1.6. Notice of Exchange. Promptly after the Effective Date, Zions Bank
shall mail to each holder of one or more certificates formerly representing
Company Common Stock, except to such holders as shall have waived the notice
required by this Section 1.6, a notice specifying the Effective Date and
notifying such holder to surrender his or her certificate or certificates to
Zions Bank for exchange. Such notice shall be mailed to holders by regular mail
at their addresses on the records of the Company.
1.7. Treatment of Stock Options. Each stock option to purchase Company
Common Stock not exercised prior to the Effective Date shall automatically be
converted into an option to purchase, on the same terms as the option to
purchase Company Common Stock, and with the same dates of exercisability and of
expiration, that number of shares of Zions Bancorp Stock equal to the number of
shares of Company Common Stock which the holder of such option would be entitled
to receive under Section 1.2 of this Agreement had such option been exercised
immediately preceding the Effective Date.

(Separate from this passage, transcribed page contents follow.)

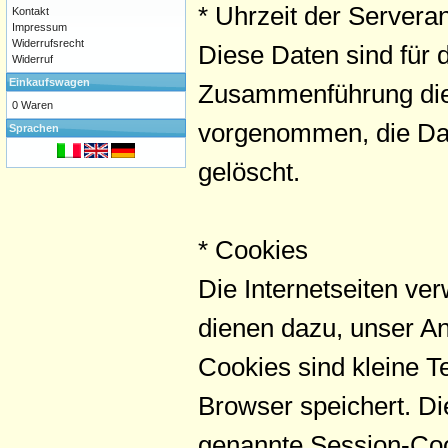
* Uhrzeit der Servera
Kontakt
Impressum
Widerrufsrecht
Diese Daten sind für
Widerruf
Einkaufswagen
Zusammenführung dies
0 Waren
vorgenommen, die Dat
Sprachen
gelöscht.
* Cookies
Die Internetseiten ve
dienen dazu, unser An
Cookies sind kleine T
Browser speichert. D
genannte Session-Co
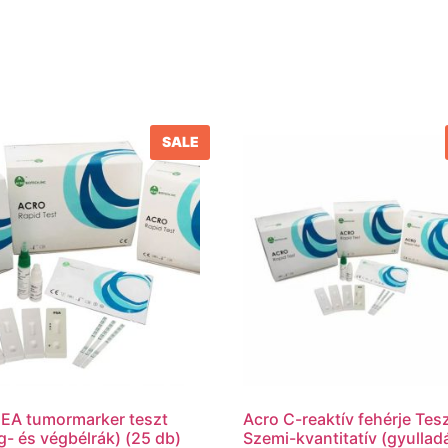
SALE
EA tumormarker teszt
Acro C-reaktív fehérje Tesz
g- és végbélrák) (25 db)
Szemi-kvantitatív (gyullad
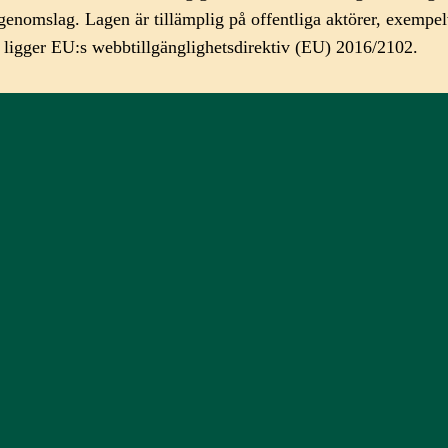
e får genomslag. Lagen är tillämplig på offentliga aktörer, ex
n ligger EU:s webbtillgänglighetsdirektiv (EU) 2016/2102.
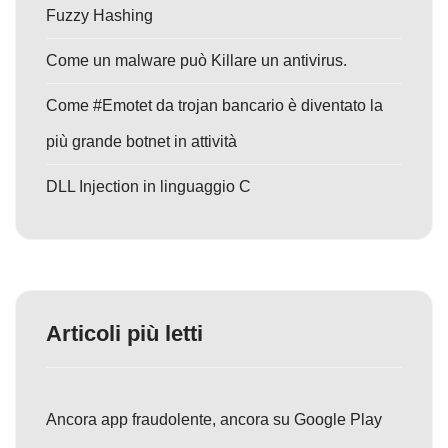
Fuzzy Hashing
Come un malware può Killare un antivirus.
Come #Emotet da trojan bancario è diventato la
più grande botnet in attività
DLL Injection in linguaggio C
Articoli più letti
Ancora app fraudolente, ancora su Google Play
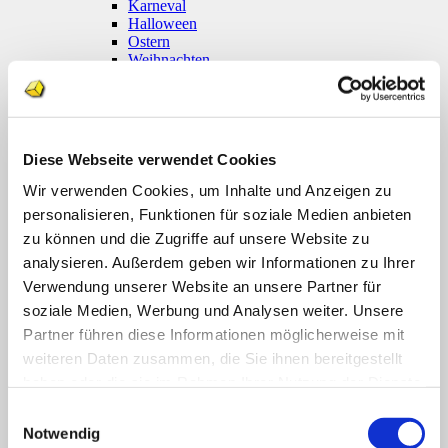
Karneval
Halloween
Ostern
Weihnachten
Coronavirus
Klettmappen
Basale Förderung
Konzentration / Wahrnehmung
Deutsch
Diese Webseite verwendet Cookies
Anfangsunterricht
Silben lesen
Wir verwenden Cookies, um Inhalte und Anzeigen zu
Mathematik
personalisieren, Funktionen für soziale Medien anbieten
Anfangsunterricht
zu können und die Zugriffe auf unsere Website zu
Zahlenraum bis 10
Zahlenraum 100
analysieren. Außerdem geben wir Informationen zu Ihrer
Multiplikation
Verwendung unserer Website an unsere Partner für
Farben und Formen
soziale Medien, Werbung und Analysen weiter. Unsere
Geld
Größen
Partner führen diese Informationen möglicherweise mit
Uhr
weiteren Daten zusammen, die Sie ihnen bereitgestellt
Sachunterricht
haben oder die sie im Rahmen Ihrer Nutzung der Dienste
Englisch
Themenpakete
gesammelt haben.
Einwilligungsauswahl
Druckwerke
Notwendig
Deutsch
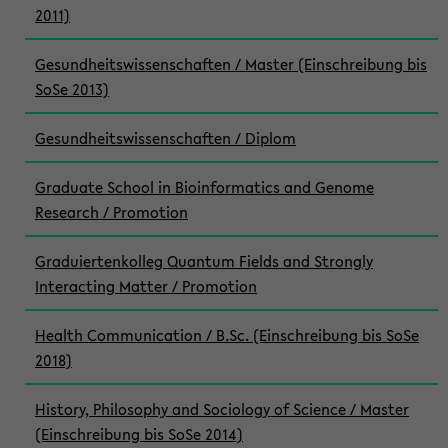
2011)
Gesundheitswissenschaften / Master (Einschreibung bis
SoSe 2013)
Gesundheitswissenschaften / Diplom
Graduate School in Bioinformatics and Genome
Research / Promotion
Graduiertenkolleg Quantum Fields and Strongly
Interacting Matter / Promotion
Health Communication / B.Sc. (Einschreibung bis SoSe
2018)
History, Philosophy and Sociology of Science / Master
(Einschreibung bis SoSe 2014)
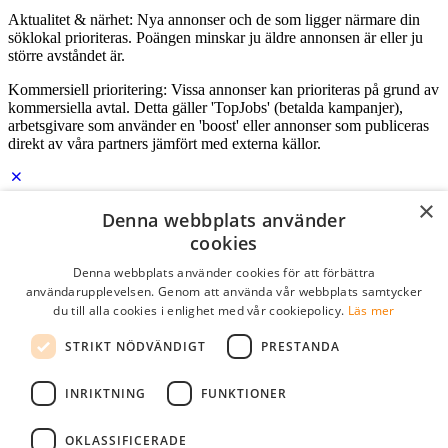
Aktualitet & närhet: Nya annonser och de som ligger närmare din
söklokal prioriteras. Poängen minskar ju äldre annonsen är eller ju
större avståndet är.
Kommersiell prioritering: Vissa annonser kan prioriteras på grund av
kommersiella avtal. Detta gäller 'TopJobs' (betalda kampanjer),
arbetsgivare som använder en 'boost' eller annonser som publiceras
direkt av våra partners jämfört med externa källor.
×
Logga in som företag
Denna webbplats använder
cookies
E-post
*
Denna webbplats använder cookies för att förbättra
användarupplevelsen. Genom att använda vår webbplats samtycker
du till alla cookies i enlighet med vår cookiepolicy.
Läs mer
Lösenord
STRIKT NÖDVÄNDIGT
PRESTANDA
kom ihåg mig
glömt ditt lösenord?
logga in
INRIKTNING
FUNKTIONER
Kostnadsfri företagsprofil
OKLASSIFICERADE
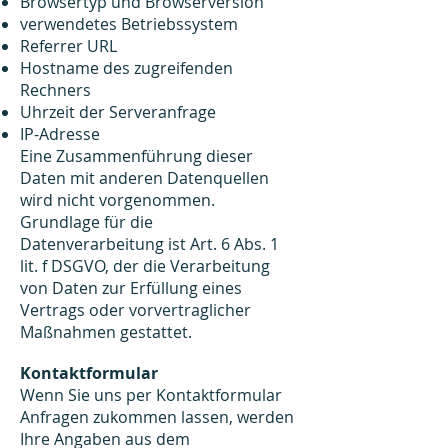
Browsertyp und Browserversion
verwendetes Betriebssystem
Referrer URL
Hostname des zugreifenden
Rechners
Uhrzeit der Serveranfrage
IP-Adresse
Eine Zusammenführung dieser
Daten mit anderen Datenquellen
wird nicht vorgenommen.
Grundlage für die
Datenverarbeitung ist Art. 6 Abs. 1
lit. f DSGVO, der die Verarbeitung
von Daten zur Erfüllung eines
Vertrags oder vorvertraglicher
Maßnahmen gestattet.
Kontaktformular
Wenn Sie uns per Kontaktformular
Anfragen zukommen lassen, werden
Ihre Angaben aus dem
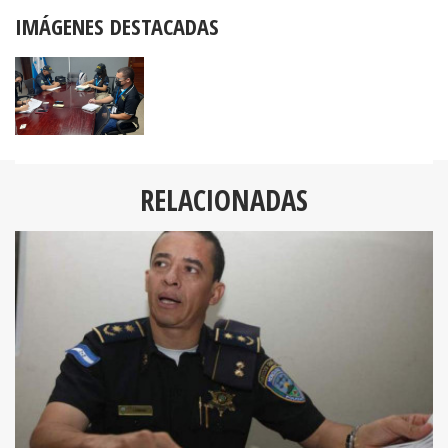
IMÁGENES DESTACADAS
RELACIONADAS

The applicable per-share option price
in effect immediately prior to the Effective Date shall be adjusted to an amount
equal to the product obtained by dividing that option price by the number of
shares of Zions Bancorp Stock which the holder of one share of Company Common
Stock would be entitled to receive under Section 1.2 of this Agreement.
1.8. Voting Agreements. Simultaneously herewith, each person listed on
Schedule 1.8 hereof shall enter into an agreement with Zions Bancorp,
substantially in form and substance as that set forth as Exhibit II attached
hereto, in which he or she agrees to vote all shares of the Company which may be
voted, or whose vote may be directed, by him or her, in favor of the
transactions contemplated by this Agreement at the meeting of shareholders at
which such transaction shall be considered.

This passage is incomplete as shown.